2000, site Internet, vidéo, installation.
http://incident.net/works/revenances/
Réalisé avec Grégory Chatonsky, voix : Julie Morel
Une des croyances les plus répandues au sujet de l’au-delà de la mort veut que l’individu revienne sous une autre forme, celle du fantôme, du spectre, du double invisible de l’être prenant le relais après le décès[1]. Selon ces conceptions, bien qu’absents de ce monde, invisibles aux yeux des vivants, intangibles, les spectres continueraient néanmoins d’être présents et se manifesteraient par l’intermédiaire de médiums. Revenances propose de considérer le Web comme un de ces médiums, c’est-à-dire comme un espace de communication entre les vivants et les trépassés.
Le projet invite le spectateur à partir à la rencontre des fantômes, à tendre la main à ces présences captives de l’autre monde et à les y rejoindre. Son parcours l’amène à s’engager dans une succession de lieux dépouillés dont il ne subsiste que le tracé, silhouette réduite à son squelette. Dans ces salles évidées, des images floues d’êtres lointains apparaissent et disparaissent, échappant à la saisie et au dialogue. Le visiteur s’enfonce ainsi dans une mise en abyme de lieux, sans pouvoir retourner sur ses pas, atteindre une destination ou réaliser de véritables échanges. Retenu au sein de ce non-lieu, il se rend compte, peu à peu, que son propre comportement ressemble à celui des revenants dont il a perçu la présence fugace.
L’oeuvre rend ainsi manifestes l’ambiguïté spatiale du Web, ainsi que le statut – non moins problématique – de l’individu au sein de celui-ci et de la nature des échanges qui s’y déroulent. Dans ce non-lieu, le visiteur se déplace d’un nulle part à un autre, s’extrait de la vie, interrompt sa continuité dans l’espace réel pour adopter une cyber-identité, une cyber-existence. Il communique avec d’autres individus qui errent comme lui dans l’espace numérique, auto-effacés du réel, décorporalisés et déracinés eux aussi. Dans cet univers, le désir de l’autre subsiste néanmoins, mais s’agit-il toujours de l’autre, après tout? C’est bien ce sur quoi l’oeuvre porte à réfléchir. La « mort du contact humain » résultant des technologies de la communication ne signifie pas la mort du contact mais plutôt une certaine mort de l’humain, amenant à revoir, à tout le moins, l’indissociation corps-esprit, et à regarder du côté du dualisme. Elle demande de concevoir le rapport aux autres hors de cette adhérence corporelle, de cet ancrage physique, et de considérer les décalages et les transformations de l’être qui ont cours dans le cyberespace.

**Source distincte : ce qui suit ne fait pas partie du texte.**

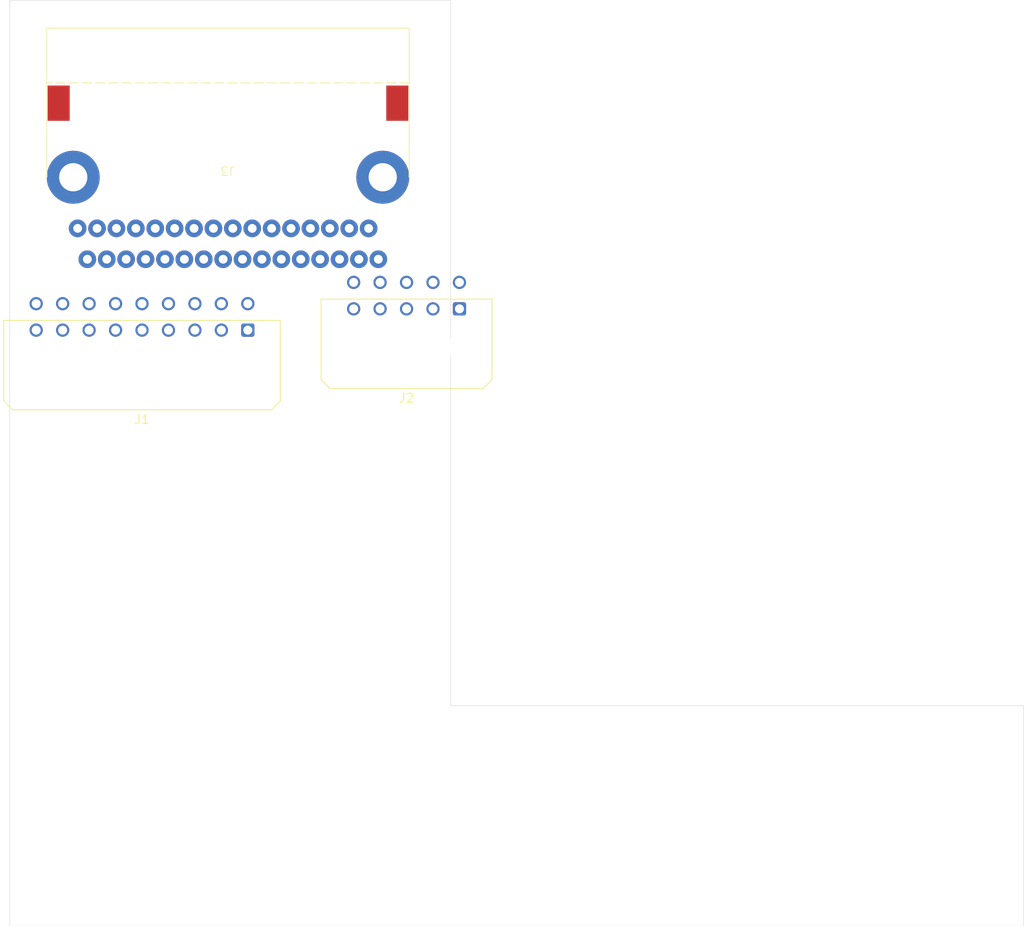
<source format=kicad_pcb>
(kicad_pcb
	(version 20240108)
	(generator "pcbnew")
	(generator_version "8.0")
	(general
		(thickness 1.6)
		(legacy_teardrops no)
	)
	(paper "A4")
	(layers
		(0 "F.Cu" signal)
		(31 "B.Cu" signal)
		(32 "B.Adhes" user "B.Adhesive")
		(33 "F.Adhes" user "F.Adhesive")
		(34 "B.Paste" user)
		(35 "F.Paste" user)
		(36 "B.SilkS" user "B.Silkscreen")
		(37 "F.SilkS" user "F.Silkscreen")
		(38 "B.Mask" user)
		(39 "F.Mask" user)
		(40 "Dwgs.User" user "User.Drawings")
		(41 "Cmts.User" user "User.Comments")
		(42 "Eco1.User" user "User.Eco1")
		(43 "Eco2.User" user "User.Eco2")
		(44 "Edge.Cuts" user)
		(45 "Margin" user)
		(46 "B.CrtYd" user "B.Courtyard")
		(47 "F.CrtYd" user "F.Courtyard")
		(48 "B.Fab" user)
		(49 "F.Fab" user)
		(50 "User.1" user)
		(51 "User.2" user)
		(52 "User.3" user)
		(53 "User.4" user)
		(54 "User.5" user)
		(55 "User.6" user)
		(56 "User.7" user)
		(57 "User.8" user)
		(58 "User.9" user)
	)
	(setup
		(pad_to_mask_clearance 0)
		(allow_soldermask_bridges_in_footprints no)
		(pcbplotparams
			(layerselection 0x00010fc_ffffffff)
			(plot_on_all_layers_selection 0x0000000_00000000)
			(disableapertmacros no)
			(usegerberextensions no)
			(usegerberattributes yes)
			(usegerberadvancedattributes yes)
			(creategerberjobfile yes)
			(dashed_line_dash_ratio 12.000000)
			(dashed_line_gap_ratio 3.000000)
			(svgprecision 4)
			(plotframeref no)
			(viasonmask no)
			(mode 1)
			(useauxorigin no)
			(hpglpennumber 1)
			(hpglpenspeed 20)
			(hpglpendiameter 15.000000)
			(pdf_front_fp_property_popups yes)
			(pdf_back_fp_property_popups yes)
			(dxfpolygonmode yes)
			(dxfimperialunits yes)
			(dxfusepcbnewfont yes)
			(psnegative no)
			(psa4output no)
			(plotreference yes)
			(plotvalue yes)
			(plotfptext yes)
			(plotinvisibletext no)
			(sketchpadsonfab no)
			(subtractmaskfromsilk no)
			(outputformat 1)
			(mirror no)
			(drillshape 1)
			(scaleselection 1)
			(outputdirectory "")
		)
	)
	(net 0 "")
	(net 1 "unconnected-(J1-Pin_16-Pad16)")
	(net 2 "unconnected-(J1-Pin_8-Pad8)")
	(net 3 "unconnected-(J1-Pin_15-Pad15)")
	(net 4 "unconnected-(J1-Pin_14-Pad14)")
	(net 5 "unconnected-(J1-Pin_5-Pad5)")
	(net 6 "unconnected-(J1-Pin_9-Pad9)")
	(net 7 "unconnected-(J1-Pin_2-Pad2)")
	(net 8 "unconnected-(J1-Pin_3-Pad3)")
	(net 9 "unconnected-(J1-Pin_10-Pad10)")
	(net 10 "unconnected-(J1-Pin_13-Pad13)")
	(net 11 "unconnected-(J1-Pin_17-Pad17)")
	(net 12 "unconnected-(J1-Pin_6-Pad6)")
	(net 13 "unconnected-(J1-Pin_18-Pad18)")
	(net 14 "unconnected-(J1-Pin_7-Pad7)")
	(net 15 "unconnected-(J1-Pin_4-Pad4)")
	(net 16 "unconnected-(J1-Pin_1-Pad1)")
	(net 17 "unconnected-(J1-Pin_12-Pad12)")
	(net 18 "unconnected-(J1-Pin_11-Pad11)")
	(net 19 "unconnected-(J3-Pin_21-Pad21)")
	(net 20 "unconnected-(J3-Pin_3-Pad3)")
	(net 21 "unconnected-(J3-Pin_4-Pad4)")
	(net 22 "unconnected-(J3-Pin_20-Pad20)")
	(net 23 "unconnected-(J3-Pin_10-Pad10)")
	(net 24 "unconnected-(J3-Pin_24-Pad24)")
	(net 25 "unconnected-(J3-Pin_7-Pad7)")
	(net 26 "unconnected-(J3-Pin_8-Pad8)")
	(net 27 "unconnected-(J3-Pin_28-Pad28)")
	(net 28 "unconnected-(J3-Pin_27-Pad27)")
	(net 29 "unconnected-(J3-Pin_15-Pad15)")
	(net 30 "unconnected-(J3-Pin_13-Pad13)")
	(net 31 "unconnected-(J3-Pin_25-Pad25)")
	(net 32 "unconnected-(J3-Pin_30-Pad30)")
	(net 33 "unconnected-(J3-Pin_1-Pad1)")
	(net 34 "unconnected-(J3-Pin_9-Pad9)")
	(net 35 "unconnected-(J3-Pin_16-Pad16)")
	(net 36 "unconnected-(J3-Pin_18-Pad18)")
	(net 37 "unconnected-(J3-Pin_32-Pad32)")
	(net 38 "unconnected-(J3-Pin_17-Pad17)")
	(net 39 "unconnected-(J3-Pin_6-Pad6)")
	(net 40 "unconnected-(J3-Pin_14-Pad14)")
	(net 41 "unconnected-(J3-Pin_19-Pad19)")
	(net 42 "unconnected-(J3-Pin_31-Pad31)")
	(net 43 "unconnected-(J3-Pin_2-Pad2)")
	(net 44 "unconnected-(J3-Pin_11-Pad11)")
	(net 45 "unconnected-(J3-Pin_26-Pad26)")
	(net 46 "unconnected-(J3-Pin_12-Pad12)")
	(net 47 "unconnected-(J3-Pin_23-Pad23)")
	(net 48 "unconnected-(J3-Pin_22-Pad22)")
	(net 49 "unconnected-(J3-Pin_5-Pad5)")
	(net 50 "unconnected-(J3-Pin_29-Pad29)")
	(net 51 "unconnected-(J2-Pin_3-Pad3)")
	(net 52 "unconnected-(J2-Pin_8-Pad8)")
	(net 53 "unconnected-(J2-Pin_1-Pad1)")
	(net 54 "unconnected-(J2-Pin_10-Pad10)")
	(net 55 "unconnected-(J2-Pin_5-Pad5)")
	(net 56 "unconnected-(J2-Pin_4-Pad4)")
	(net 57 "unconnected-(J2-Pin_2-Pad2)")
	(net 58 "unconnected-(J2-Pin_9-Pad9)")
	(net 59 "unconnected-(J2-Pin_7-Pad7)")
	(net 60 "unconnected-(J2-Pin_6-Pad6)")
	(footprint "Connector_Molex:Molex_Micro-Fit_3.0_43045-1000_2x05_P3.00mm_Horizontal" (layer "F.Cu") (at 146 75 180))
	(footprint "0_user_lib:JAE_MX34032NF2" (layer "F.Cu") (at 119.75 60.075 180))
	(footprint "Connector_Molex:Molex_Micro-Fit_3.0_43045-1800_2x09_P3.00mm_Horizontal" (layer "F.Cu") (at 122 77.415 180))
	(gr_line
		(start 95 40)
		(end 145 40)
		(stroke
			(width 0.05)
			(type default)
		)
		(layer "Edge.Cuts")
		(uuid "09c7ea3a-99d1-4f2f-8aaa-7b4d2b2fecba")
	)
	(gr_line
		(start 210 145)
		(end 95 145)
		(stroke
			(width 0.05)
			(type default)
		)
		(layer "Edge.Cuts")
		(uuid "789d5a18-4413-4d70-82fb-9bf1444e61e8")
	)
	(gr_line
		(start 145 40)
		(end 145 120)
		(stroke
			(width 0.05)
			(type default)
		)
		(layer "Edge.Cuts")
		(uuid "79e0f18a-2b9d-42b9-9e86-bfd3a8543757")
	)
	(gr_line
		(start 95 145)
		(end 95 40)
		(stroke
			(width 0.05)
			(type default)
		)
		(layer "Edge.Cuts")
		(uuid "7f9820fe-b82c-49b2-89a0-c5c54edc1275")
	)
	(gr_line
		(start 210 120)
		(end 210 145)
		(stroke
			(width 0.05)
			(type default)
		)
		(layer "Edge.Cuts")
		(uuid "9f0e2297-042d-4582-a79f-d2ef24bed4ef")
	)
	(gr_line
		(start 145 120)
		(end 210 120)
		(stroke
			(width 0.05)
			(type default)
		)
		(layer "Edge.Cuts")
		(uuid "b4fcbd7f-7c68-422d-bf9e-51d8683f6c2a")
	)
)
</source>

One of the most widespread beliefs about the afterlife is that a person can return to the world in another shape-as a ghost, spectre, or wraith, the invisible double of the deceased taking over after death.[1] According to these beliefs, although ghosts are not of this world and are invisible and intangible to the living, they are still present and can reveal themselves through a medium. Revenances suggests that the Web is such a medium: that is a space of communication between the living and the dead.
The project allows us to meet with ghosts, to hold out our hands to these captive presences from the other world and to join with them there. We pass through a series of structures reduced to their bare, skeletal outlines. In these empty rooms, shadowy images of remote beings appear and disappear; we cannot make them stay still, or speak with them. As the structures are embedded within each other, it is impossible to turn back, reach a destination, or achieve any real exchange. Caught in this non-place, we gradually realize that our behaviour has become like that of the ghosts whose ephemeral presence we have observed on the screen.
The work incites reflection on the spatial ambiguity of the Web, the (equally problematic) status of the individual within it, and on the nature of the interchanges that occur there. In this non-place, we move from one nowhere to another, cut adrift from life, having interrupted our continuity in real space to adopt a cyber-identity, a cyber-life. We communicate with other people who are roaming through digital space as we are, self-effaced from reality, disembodied and uprooted like us. In this universe, the need for the other subsists, but it is always really the other? This is precisely the question that the work raises. The « »death of human contact » » brought about by the development of communications technology does not mean the death of contact but rather a certain kind of death of the human being, bringing us to re-examine, at the very least, the inseparability of mind-body and to look at dualism. It calls on us to conceive of relations with others outside the limits of corporeal adherence, outside that anchor, and to consider the shifts and transformations of being that occur in cyberspace.